**INSTRUCTIONS:**
A. In the Oracle article below, shorten the paragraph beginning "The new programs from the world's No. 2" and keep its main facts.
B. According to the Oracle article below, which company leads the field Oracle is trying to overtake?
C. Reproduce everything in the Oracle article below from "BOSTON (Reuters) - Oracle" down to "tasks, analysts said.".

**TEXT SEGMENT:**
┌──
New browser-based programs from Oracle can be customized to run on
BlackBerrys and on
personalized Google and Yahoo Web pages.
BOSTON (Reuters) - Oracle Corp said on Tuesday it has created
Web-based software designed to help salespeople win more business, its
latest attempt to overtake its smaller rival that leads in the field,
Salesforce.com Inc.
The new programs from the world's No. 2 publicly held software
company adds browser-based technologies and can be customized to run on
Research in Motion Ltd's BlackBerry communications devices and on
personalized Google Inc and Yahoo Inc Web pages.
Business users have requested those features because they have
gotten comfortable using technology from companies like Google and
Yahoo to do Web searches, buy goods over the Internet, get driving
directions and handle myriad personal tasks, analysts said.
Now they want access to the same technology at work. The need for
traditional software makers to embrace the use of Web-delivered
software as a service and make their products look more like snazzy
Facebook or Google Web sites was underscored when Salesforce.com won
one of the biggest sales force automation software deals of 2007.
└──
**SUPPLIED ENTRIES:**
┌──
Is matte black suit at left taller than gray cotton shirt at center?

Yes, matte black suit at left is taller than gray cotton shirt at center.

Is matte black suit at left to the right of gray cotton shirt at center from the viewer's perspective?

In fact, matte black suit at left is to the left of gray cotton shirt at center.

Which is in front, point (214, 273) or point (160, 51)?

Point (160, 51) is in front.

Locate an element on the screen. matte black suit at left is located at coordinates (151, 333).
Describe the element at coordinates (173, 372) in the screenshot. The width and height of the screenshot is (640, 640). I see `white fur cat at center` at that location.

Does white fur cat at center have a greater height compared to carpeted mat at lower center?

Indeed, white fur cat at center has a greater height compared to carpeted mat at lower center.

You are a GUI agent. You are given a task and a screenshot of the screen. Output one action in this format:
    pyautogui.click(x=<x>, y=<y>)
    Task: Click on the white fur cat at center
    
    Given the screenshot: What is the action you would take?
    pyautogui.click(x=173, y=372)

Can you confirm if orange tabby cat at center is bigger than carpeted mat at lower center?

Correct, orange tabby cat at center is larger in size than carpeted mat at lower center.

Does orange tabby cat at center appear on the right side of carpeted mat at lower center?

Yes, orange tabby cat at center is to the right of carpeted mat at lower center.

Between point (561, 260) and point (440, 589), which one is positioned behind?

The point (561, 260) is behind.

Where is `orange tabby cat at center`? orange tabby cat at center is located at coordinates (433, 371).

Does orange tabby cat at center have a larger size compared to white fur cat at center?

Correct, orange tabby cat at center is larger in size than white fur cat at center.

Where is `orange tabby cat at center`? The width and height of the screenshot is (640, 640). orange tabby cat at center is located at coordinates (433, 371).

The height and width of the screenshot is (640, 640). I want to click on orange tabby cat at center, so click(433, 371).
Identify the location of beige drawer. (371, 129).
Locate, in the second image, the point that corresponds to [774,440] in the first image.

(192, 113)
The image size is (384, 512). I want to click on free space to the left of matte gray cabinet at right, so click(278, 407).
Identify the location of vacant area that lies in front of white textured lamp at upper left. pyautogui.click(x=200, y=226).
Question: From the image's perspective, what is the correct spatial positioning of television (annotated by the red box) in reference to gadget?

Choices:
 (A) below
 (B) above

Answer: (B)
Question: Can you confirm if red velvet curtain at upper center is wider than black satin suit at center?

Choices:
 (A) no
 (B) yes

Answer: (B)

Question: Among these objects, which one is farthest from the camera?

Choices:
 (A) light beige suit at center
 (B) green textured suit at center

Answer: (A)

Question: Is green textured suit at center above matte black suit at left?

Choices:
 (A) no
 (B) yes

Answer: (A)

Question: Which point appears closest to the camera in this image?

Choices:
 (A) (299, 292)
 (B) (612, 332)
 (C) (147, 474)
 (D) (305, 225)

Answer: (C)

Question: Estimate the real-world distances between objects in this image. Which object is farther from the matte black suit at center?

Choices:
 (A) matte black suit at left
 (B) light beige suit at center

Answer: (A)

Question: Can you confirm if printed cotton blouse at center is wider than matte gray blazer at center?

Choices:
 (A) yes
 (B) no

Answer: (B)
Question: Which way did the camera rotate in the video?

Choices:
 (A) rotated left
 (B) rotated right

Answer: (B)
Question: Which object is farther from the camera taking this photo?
└──
**RESULTS FOR THE EXERCISE:**
A. Oracle, the world's second-largest publicly held software company, has new programs that add browser-based technologies. They can be customized to run on Research in Motion's BlackBerry devices and on personalized Google and Yahoo Web pages.

B. Salesforce.com Inc.

C.
BOSTON (Reuters) - Oracle Corp said on Tuesday it has created
Web-based software designed to help salespeople win more business, its
latest attempt to overtake its smaller rival that leads in the field,
Salesforce.com Inc.
The new programs from the world's No. 2 publicly held software
company adds browser-based technologies and can be customized to run on
Research in Motion Ltd's BlackBerry communications devices and on
personalized Google Inc and Yahoo Inc Web pages.
Business users have requested those features because they have
gotten comfortable using technology from companies like Google and
Yahoo to do Web searches, buy goods over the Internet, get driving
directions and handle myriad personal tasks, analysts said.